By 1971, Nixon closed the gold window, severing the dollar’s tie to real value. Reagan’s deficits on a borrowed dime only deepened the addiction. Today’s $37 trillion debt isn’t new—it’s just the logical conclusion of a half-century of fiscal denial.
Novo Nordisk Steps on the Scale
Novo Nordisk plummeted 21% after slashing its full-year forecast. The culprit? Weaker U.S. sales of its top drugs, Ozempic and Wegovy, and increased competition from Eli Lilly, whose Zepbound now leads in prescriptions.
Novo underestimated demand early on and got burned by FDA shortages and knockoff drugs. The board replaced CEO Lars Fruergaard Jørgensen with longtime executive Maziar Mike Doustdar — a move that has yet to impress investors.
Shrinking Birth Rates, Growing Dynasties
Birth rates across the developed world are tanking — 1.59 in the U.S., and just 1.38 in Europe. But for billionaires, it’s boom time. Elon Musk has 14 kids, Pavel Durov claims over 100 heirs via donation, and Bernard Arnault’s brood runs the LVMH empire.
As countries get richer, fertility usually declines—but the wealthy seem determined to leave a legacy, not just an estate. The new status symbol isn’t just a Gulfstream or an AI fund—it’s a dynastic bench deep enough to field a soccer team.
Smartphone Shift: India Overtakes China
For the first time ever, India is now the No. 1 exporter of smartphones to the U.S., thanks largely to Apple’s quiet shift away from Chinese factories. India accounted for 44% of U.S. smartphone imports last quarter, up from 13% the year before.
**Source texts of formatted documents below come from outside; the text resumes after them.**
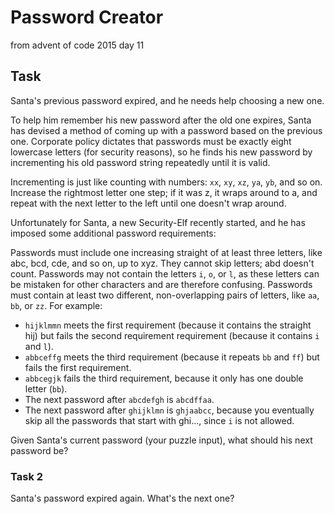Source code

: # Password Creator

from advent of code 2015 day 11

## Task

Santa's previous password expired, and he needs help choosing a new one.

To help him remember his new password after the old one expires, Santa has devised a method of coming up with a password based on the previous one. Corporate policy dictates that passwords must be exactly eight lowercase letters (for security reasons), so he finds his new password by incrementing his old password string repeatedly until it is valid.

Incrementing is just like counting with numbers: `xx`, `xy`, `xz`, `ya`, `yb`, and so on. Increase the rightmost letter one step; if it was z, it wraps around to a, and repeat with the next letter to the left until one doesn't wrap around.

Unfortunately for Santa, a new Security-Elf recently started, and he has imposed some additional password requirements:

Passwords must include one increasing straight of at least three letters, like abc, bcd, cde, and so on, up to xyz. They cannot skip letters; abd doesn't count.
Passwords may not contain the letters `i`, `o`, or `l`, as these letters can be mistaken for other characters and are therefore confusing.
Passwords must contain at least two different, non-overlapping pairs of letters, like `aa`, `bb`, or `zz`.
For example:

-   `hijklmmn` meets the first requirement (because it contains the straight hij) but fails the second requirement requirement (because it contains `i` and `l`).
-   `abbceffg` meets the third requirement (because it repeats `bb` and `ff`) but fails the first requirement.
-   `abbcegjk` fails the third requirement, because it only has one double letter (`bb`).
-   The next password after `abcdefgh` is `abcdffaa`.
-   The next password after `ghijklmn` is `ghjaabcc`, because you eventually skip all the passwords that start with ghi..., since `i` is not allowed.

Given Santa's current password (your puzzle input), what should his next password be?

### Task 2

Santa's password expired again. What's the next one?
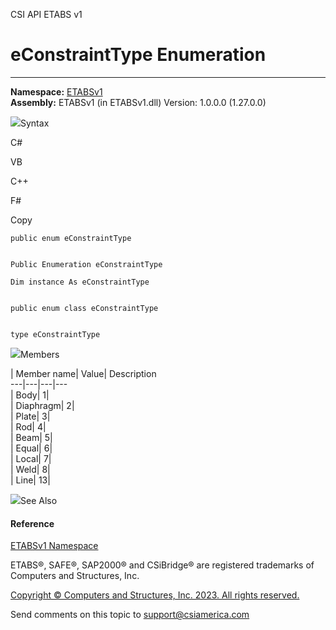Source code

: ﻿

CSI API ETABS v1

# eConstraintType Enumeration  
  
---  
  
**Namespace:** [ETABSv1](2780f1b8-2033-5289-2298-1cdb2a7508d9.htm)  
**Assembly:** ETABSv1 (in ETABSv1.dll) Version: 1.0.0.0 (1.27.0.0)

![](../icons/SectionExpanded.png)Syntax

C#

VB

C++

F#

Copy

    
    
    public enum eConstraintType
    
    
    Public Enumeration eConstraintType
    
    Dim instance As eConstraintType
    
    
    public enum class eConstraintType
    
    
    type eConstraintType

![](../icons/SectionExpanded.png)Members

| Member name| Value| Description  
---|---|---|---  
| Body| 1|  
| Diaphragm| 2|  
| Plate| 3|  
| Rod| 4|  
| Beam| 5|  
| Equal| 6|  
| Local| 7|  
| Weld| 8|  
| Line| 13|  
  
![](../icons/SectionExpanded.png)See Also

#### Reference

[ETABSv1 Namespace](2780f1b8-2033-5289-2298-1cdb2a7508d9.htm)

ETABS®, SAFE®, SAP2000® and CSiBridge® are registered trademarks of Computers
and Structures, Inc.  

[Copyright © Computers and Structures, Inc. 2023. All rights
reserved.](http://www.csiamerica.com)

Send comments on this topic to
[support@csiamerica.com](mailto:support%40csiamerica.com?Subject=CSI%20API%20ETABS%20v1)

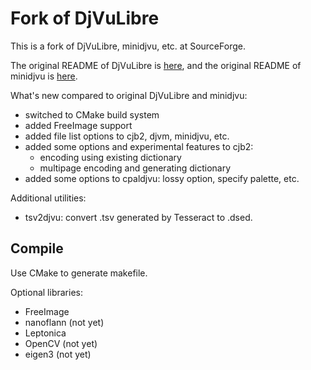 Fork of DjVuLibre
=================

This is a fork of DjVuLibre, minidjvu, etc. at SourceForge.

The original README of DjVuLibre is [here](README), and the original README of minidjvu is [here](minidjvu/README).

What's new compared to original DjVuLibre and minidjvu:
* switched to CMake build system
* added FreeImage support
* added file list options to cjb2, djvm, minidjvu, etc.
* added some options and experimental features to cjb2:
  * encoding using existing dictionary
  * multipage encoding and generating dictionary
* added some options to cpaldjvu: lossy option, specify palette, etc.

Additional utilities:
* tsv2djvu: convert .tsv generated by Tesseract to .dsed.

Compile
-------

Use CMake to generate makefile.

Optional libraries:
* FreeImage
* nanoflann (not yet)
* Leptonica
* OpenCV (not yet)
* eigen3 (not yet)

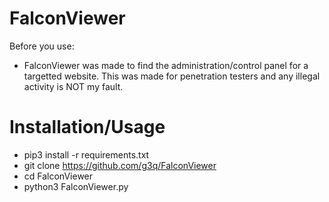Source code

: # FalconViewer
Before you use:
* FalconViewer was made to find the administration/control panel for a targetted website. This was made for penetration testers and any illegal activity is NOT my fault.

# Installation/Usage
* pip3 install -r requirements.txt
* git clone https://github.com/g3q/FalconViewer
* cd FalconViewer
* python3 FalconViewer.py
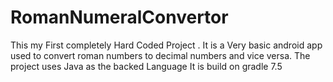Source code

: # RomanNumeralConvertor 
This my First completely Hard Coded Project . It is a Very basic android app used to convert roman numbers to decimal numbers and vice versa.
The project uses Java as the backed Language
It is build on gradle 7.5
Even Vietnam shipped more than China. It’s the clearest signal yet that U.S.–China decoupling is more than talk—it’s production lines moving at scale.
The Data Deluge Continues
The next 48 hours may decide whether this summer rally ends with fireworks or a fizzle.
This morning, investors await the ADP employment report, a snapshot of private sector hiring that offers clues ahead of Friday’s big nonfarm payrolls number. We’ll also get a look at second-quarter GDP and pending home sales—each carrying weight as markets search for clarity on the health of the economy.
But make no mistake: the main event is today’s Fed announcement and Powell’s press conference at 2 p.m. With inflation still hot and pressure from the White House mounting, Powell’s message will echo well beyond the Eccles Building. Catch the replay of our investor’s summit here, before 2 p.m.
Robinhood Rides the Meme Wave
Robinhood shares are up 400% in the past year, and it reports earnings tomorrow. Analysts are skeptical of the valuation—but retail trading remains white-hot, and Robinhood’s peers just posted record quarters.
Consensus: $0.34 EPS, $914.08 million in revenue. If Schwab and Interactive Brokers are any guide, the numbers could surprise to the upside.
Margin Debt and Consumer Strain
Margin debt just hit a record $1.01 trillion, jumping $87 billion in June alone—the largest monthly increase in history. That surpasses the peaks seen before both the dotcom bust and the 2008 crisis. Relative to M2 money supply, it’s the highest since 2018. Risk appetite is off the charts.
Meanwhile, in the real economy: housing defaults just hit their highest level since 2011, and credit card defaults at small lenders are at record levels.
These pressures explain Trump’s desperate push for rate cuts… but if Powell resists, the fallout could be swift and severe.